#### Records for the exercise
▶

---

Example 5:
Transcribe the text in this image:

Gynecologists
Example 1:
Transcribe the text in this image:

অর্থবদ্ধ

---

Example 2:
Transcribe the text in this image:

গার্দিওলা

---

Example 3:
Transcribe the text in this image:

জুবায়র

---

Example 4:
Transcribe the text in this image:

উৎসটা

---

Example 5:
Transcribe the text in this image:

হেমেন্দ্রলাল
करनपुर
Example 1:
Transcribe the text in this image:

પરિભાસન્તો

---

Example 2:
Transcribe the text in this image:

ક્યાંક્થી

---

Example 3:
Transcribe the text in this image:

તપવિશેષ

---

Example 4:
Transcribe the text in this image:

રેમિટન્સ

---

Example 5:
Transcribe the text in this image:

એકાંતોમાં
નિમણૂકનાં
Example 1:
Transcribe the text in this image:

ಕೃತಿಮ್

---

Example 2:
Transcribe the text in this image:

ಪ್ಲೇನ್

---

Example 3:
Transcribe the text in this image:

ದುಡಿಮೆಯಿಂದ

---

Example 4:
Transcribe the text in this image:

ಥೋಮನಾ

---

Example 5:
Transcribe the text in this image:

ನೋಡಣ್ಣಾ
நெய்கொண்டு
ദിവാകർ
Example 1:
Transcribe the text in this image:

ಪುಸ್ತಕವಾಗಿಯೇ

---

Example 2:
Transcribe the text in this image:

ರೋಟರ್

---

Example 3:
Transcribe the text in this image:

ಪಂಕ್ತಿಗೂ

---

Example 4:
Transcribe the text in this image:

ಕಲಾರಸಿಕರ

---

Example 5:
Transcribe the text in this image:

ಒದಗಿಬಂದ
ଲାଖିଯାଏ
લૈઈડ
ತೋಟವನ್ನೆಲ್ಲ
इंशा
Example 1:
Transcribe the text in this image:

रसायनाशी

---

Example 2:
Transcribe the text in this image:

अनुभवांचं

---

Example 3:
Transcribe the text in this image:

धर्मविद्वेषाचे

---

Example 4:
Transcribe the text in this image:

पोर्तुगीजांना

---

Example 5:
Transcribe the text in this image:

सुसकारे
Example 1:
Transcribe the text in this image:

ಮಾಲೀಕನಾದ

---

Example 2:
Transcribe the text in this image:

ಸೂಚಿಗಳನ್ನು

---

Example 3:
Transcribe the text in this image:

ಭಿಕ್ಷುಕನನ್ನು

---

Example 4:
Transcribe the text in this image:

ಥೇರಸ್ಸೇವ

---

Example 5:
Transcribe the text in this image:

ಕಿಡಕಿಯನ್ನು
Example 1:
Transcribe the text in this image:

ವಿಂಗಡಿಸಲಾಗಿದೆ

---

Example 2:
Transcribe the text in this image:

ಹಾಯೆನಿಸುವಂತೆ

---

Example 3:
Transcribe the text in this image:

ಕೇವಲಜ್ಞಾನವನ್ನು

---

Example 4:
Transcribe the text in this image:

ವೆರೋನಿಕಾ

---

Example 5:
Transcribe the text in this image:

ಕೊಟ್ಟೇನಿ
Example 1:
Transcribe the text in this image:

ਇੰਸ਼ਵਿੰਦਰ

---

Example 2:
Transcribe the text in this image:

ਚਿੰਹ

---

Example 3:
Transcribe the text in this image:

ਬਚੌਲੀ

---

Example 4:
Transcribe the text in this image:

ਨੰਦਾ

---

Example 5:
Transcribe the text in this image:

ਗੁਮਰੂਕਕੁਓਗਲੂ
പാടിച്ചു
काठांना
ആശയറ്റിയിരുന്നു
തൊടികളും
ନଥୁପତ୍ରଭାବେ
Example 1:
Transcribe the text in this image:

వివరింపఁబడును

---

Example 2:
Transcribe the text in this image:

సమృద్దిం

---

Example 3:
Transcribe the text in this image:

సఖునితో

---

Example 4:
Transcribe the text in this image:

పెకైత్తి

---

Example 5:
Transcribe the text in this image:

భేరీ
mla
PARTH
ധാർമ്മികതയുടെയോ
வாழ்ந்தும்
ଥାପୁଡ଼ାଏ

◀

#### To do
Exact copies of all the entries above should be returned.

#### Result below
---

Example 5:
Transcribe the text in this image:

Gynecologists
Example 1:
Transcribe the text in this image:

অর্থবদ্ধ

---

Example 2:
Transcribe the text in this image:

গার্দিওলা

---

Example 3:
Transcribe the text in this image:

জুবায়র

---

Example 4:
Transcribe the text in this image:

উৎসটা

---

Example 5:
Transcribe the text in this image:

হেমেন্দ্রলাল
करनपुर
Example 1:
Transcribe the text in this image:

પરિભાસન્તો

---

Example 2:
Transcribe the text in this image:

ક્યાંક્થી

---

Example 3:
Transcribe the text in this image:

તપવિશેષ

---

Example 4:
Transcribe the text in this image:

રેમિટન્સ

---

Example 5:
Transcribe the text in this image:

એકાંતોમાં
નિમણૂકનાં
Example 1:
Transcribe the text in this image:

ಕೃತಿಮ್

---

Example 2:
Transcribe the text in this image:

ಪ್ಲೇನ್

---

Example 3:
Transcribe the text in this image:

ದುಡಿಮೆಯಿಂದ

---

Example 4:
Transcribe the text in this image:

ಥೋಮನಾ

---

Example 5:
Transcribe the text in this image:

ನೋಡಣ್ಣಾ
நெய்கொண்டு
ദിവാകർ
Example 1:
Transcribe the text in this image:

ಪುಸ್ತಕವಾಗಿಯೇ

---

Example 2:
Transcribe the text in this image:

ರೋಟರ್

---

Example 3:
Transcribe the text in this image:

ಪಂಕ್ತಿಗೂ

---

Example 4:
Transcribe the text in this image:

ಕಲಾರಸಿಕರ

---

Example 5:
Transcribe the text in this image:

ಒದಗಿಬಂದ
ଲାଖିଯାଏ
લૈઈડ
ತೋಟವನ್ನೆಲ್ಲ
इंशा
Example 1:
Transcribe the text in this image:

रसायनाशी

---

Example 2:
Transcribe the text in this image:

अनुभवांचं

---

Example 3:
Transcribe the text in this image:

धर्मविद्वेषाचे

---

Example 4:
Transcribe the text in this image:

पोर्तुगीजांना

---

Example 5:
Transcribe the text in this image:

सुसकारे
Example 1:
Transcribe the text in this image:

ಮಾಲೀಕನಾದ

---

Example 2:
Transcribe the text in this image:

ಸೂಚಿಗಳನ್ನು

---

Example 3:
Transcribe the text in this image:

ಭಿಕ್ಷುಕನನ್ನು

---

Example 4:
Transcribe the text in this image:

ಥೇರಸ್ಸೇವ

---

Example 5:
Transcribe the text in this image:

ಕಿಡಕಿಯನ್ನು
Example 1:
Transcribe the text in this image:

ವಿಂಗಡಿಸಲಾಗಿದೆ

---

Example 2:
Transcribe the text in this image:

ಹಾಯೆನಿಸುವಂತೆ

---

Example 3:
Transcribe the text in this image:

ಕೇವಲಜ್ಞಾನವನ್ನು

---

Example 4:
Transcribe the text in this image:

ವೆರೋನಿಕಾ

---

Example 5:
Transcribe the text in this image:

ಕೊಟ್ಟೇನಿ
Example 1:
Transcribe the text in this image:

ਇੰਸ਼ਵਿੰਦਰ

---

Example 2:
Transcribe the text in this image:

ਚਿੰਹ

---

Example 3:
Transcribe the text in this image:

ਬਚੌਲੀ

---

Example 4:
Transcribe the text in this image:

ਨੰਦਾ

---

Example 5:
Transcribe the text in this image:

ਗੁਮਰੂਕਕੁਓਗਲੂ
പാടിച്ചു
काठांना
ആശയറ്റിയിരുന്നു
തൊടികളും
ନଥୁପତ୍ରଭାବେ
Example 1:
Transcribe the text in this image:

వివరింపఁబడును

---

Example 2:
Transcribe the text in this image:

సమృద్దిం

---

Example 3:
Transcribe the text in this image:

సఖునితో

---

Example 4:
Transcribe the text in this image:

పెకైత్తి

---

Example 5:
Transcribe the text in this image:

భేరీ
mla
PARTH
ധാർമ്മികതയുടെയോ
வாழ்ந்தும்
ଥାପୁଡ଼ାଏ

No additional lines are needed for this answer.